Segment Start: DATASET EXTRACT

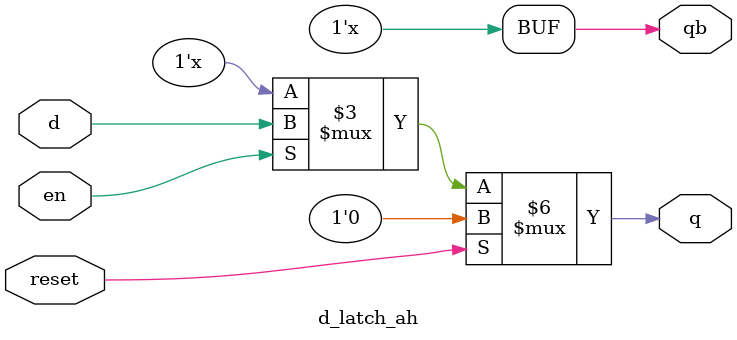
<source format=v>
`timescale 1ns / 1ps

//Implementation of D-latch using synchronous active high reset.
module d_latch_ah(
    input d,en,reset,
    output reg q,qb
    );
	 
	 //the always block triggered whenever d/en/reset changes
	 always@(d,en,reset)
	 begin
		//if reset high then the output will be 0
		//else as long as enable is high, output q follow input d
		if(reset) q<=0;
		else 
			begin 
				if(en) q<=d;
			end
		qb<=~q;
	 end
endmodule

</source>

Segment End: DATASET EXTRACT

What belongs in the answer is each line above, reproduced exactly, and no picture.

<source format=v>
`timescale 1ns / 1ps

//Implementation of D-latch using synchronous active high reset.
module d_latch_ah(
    input d,en,reset,
    output reg q,qb
    );
	 
	 //the always block triggered whenever d/en/reset changes
	 always@(d,en,reset)
	 begin
		//if reset high then the output will be 0
		//else as long as enable is high, output q follow input d
		if(reset) q<=0;
		else 
			begin 
				if(en) q<=d;
			end
		qb<=~q;
	 end
endmodule

</source>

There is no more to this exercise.